##### SOURCE RECORDS #####

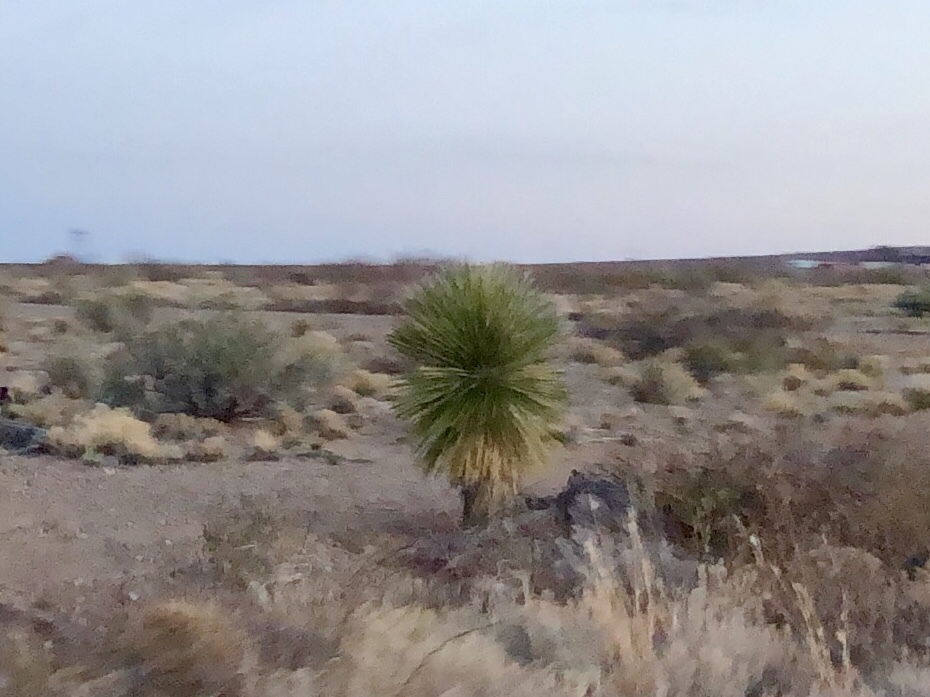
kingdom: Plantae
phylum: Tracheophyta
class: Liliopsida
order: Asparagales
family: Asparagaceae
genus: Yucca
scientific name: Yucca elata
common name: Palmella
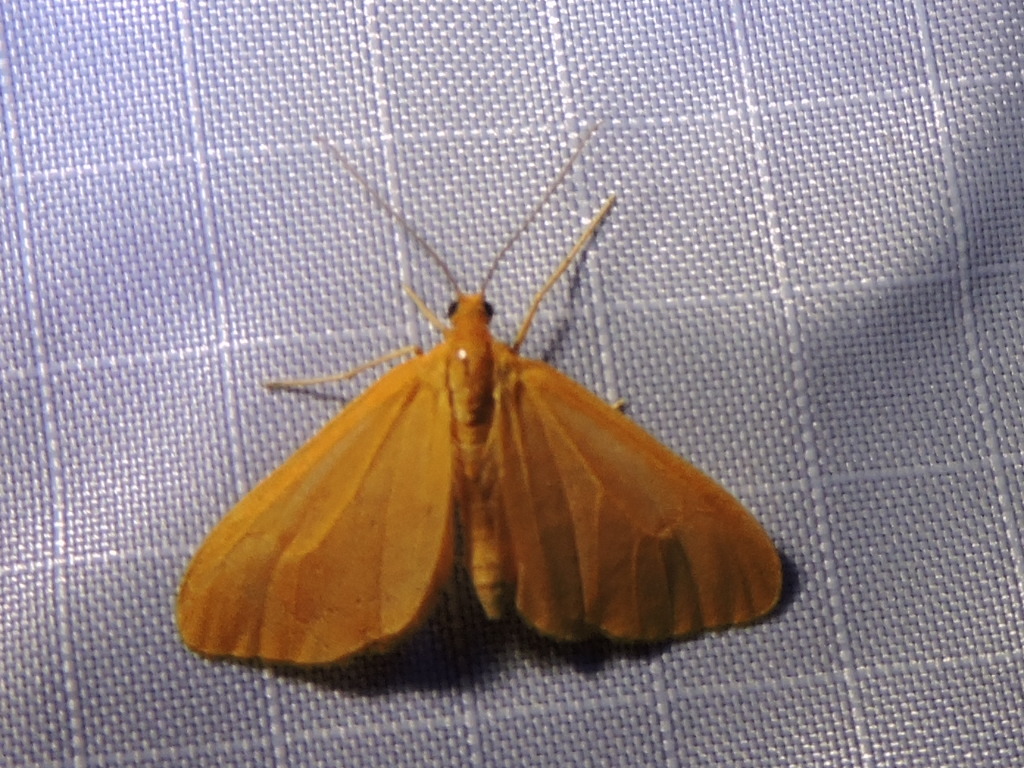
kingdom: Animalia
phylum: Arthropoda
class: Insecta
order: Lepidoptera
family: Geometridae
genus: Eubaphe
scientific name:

#####

Express the lines of the records as a JSON list of strings, one string per line, starting at the line that contains "phylum: Arthropoda" and ending with the last line of the records, both included. Leave out any blank lines.

[
  "phylum: Arthropoda",
  "class: Insecta",
  "order: Lepidoptera",
  "family: Geometridae",
  "genus: Eubaphe",
  "scientific name:"
]